IAP antagonist GDC-0917 is more potent than Debio1143 in promoting cell death, c-IAP1 degradation and tumor growth inhibition.

Proper regulation of cell death and survival is essential for cellular homeostasis. Inhibitor of apoptosis (IAP) proteins play pivotal roles in cellular survival by blocking cell death, modulating signal transduction, and affecting cellular proliferation. By contributing to the evasion of cell death, IAP proteins enhance the resistance of cancer cells to treatment with antitumor agents and impact tumor progression.
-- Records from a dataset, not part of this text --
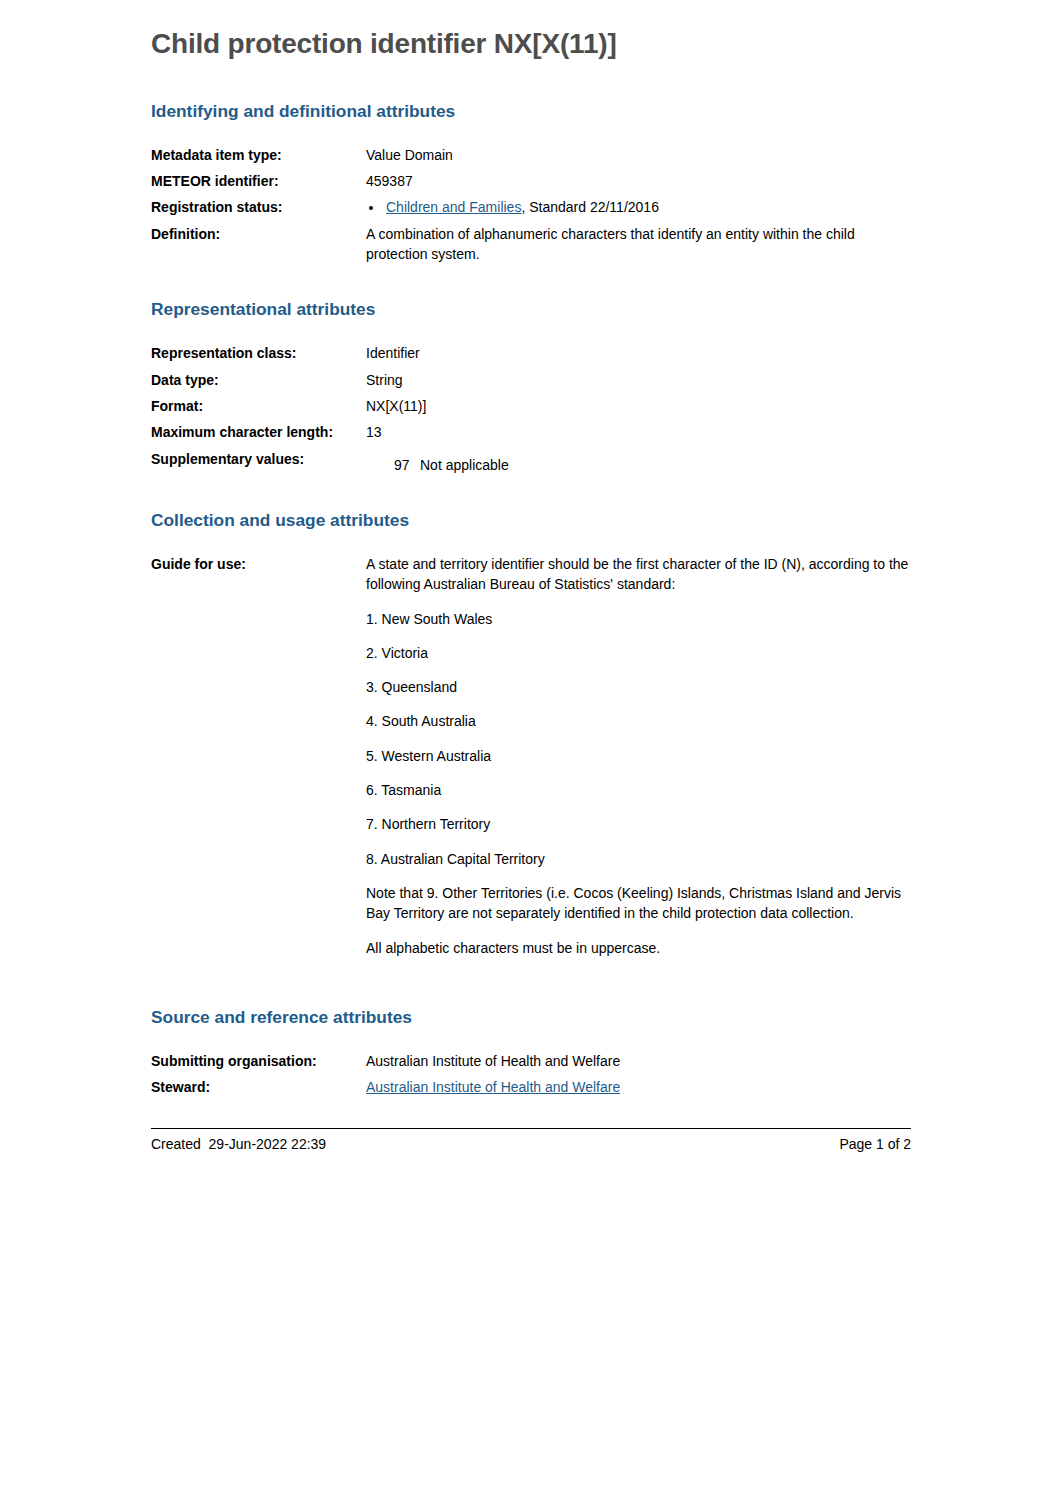Child protection identifier NX[X(11)]
Identifying and definitional attributes
| Metadata item type: | Value Domain |
| METEOR identifier: | 459387 |
| Registration status: | Children and Families , Standard 22/11/2016 |
| Definition: | A combination of alphanumeric characters that identify an entity within the child protection system. |
Representational attributes
| Representation class: | Identifier |
| Data type: | String |
| Format: | NX[X(11)] |
| Maximum character length: | 13 |
| Supplementary values: | 97 Not applicable |
Collection and usage attributes
| Guide for use: | A state and territory identifier should be the first character of the ID (N), according to the following Australian Bureau of Statistics' standard: 1. New South Wales 2. Victoria 3. Queensland 4. South Australia 5. Western Australia 6. Tasmania 7. Northern Territory 8. Australian Capital Territory Note that 9. Other Territories (i.e. Cocos (Keeling) Islands, Christmas Island and Jervis Bay Territory are not separately identified in the child protection data collection. All alphabetic characters must be in uppercase. |
Source and reference attributes
| Submitting organisation: | Australian Institute of Health and Welfare |
| Steward: | Australian Institute of Health and Welfare |
Created 29-Jun-2022 22:39 Page 1 of 2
IAP proteins can be negated by SMAC (second mitochondrial activator of caspases) and SMAC-mimicking IAP antagonists [1]. IAP antagonism results in the activation of noncanonical NF-kB signaling and TNF-mediated cell death [2-4]. A number of IAP antagonists have been tested in clinic with overall favorable pharmacological properties, for example, GDC-0917 [1, 5], and Debio1143 (SM-406, AT-406, xevinapant) [6-8]. It was recently reported that IAP antagonist Debio1143 exhibits an 18-fold higher concentration in tumors than in plasma of cancer patients, which could lead to an inherently higher therapeutic index [9]. Here, we compare the cell death-inducing and anti-tumor capabilities of GDC-0917 and Debio1143, and investigate their tumor and plasma concentrations in two preclinical mouse tumor models. We find that GDC-0917 is more potent in cells and in vivo compared to Debio1143 and could not verify the tumor-selective tissue distribution previously reported albeit in non-clinical systems. Thus, we conclude that c-IAP1 degradation and cell death induction are better predictors of the potential application of IAP antagonists in the clinical setting than tumor to plasma exposure ratios.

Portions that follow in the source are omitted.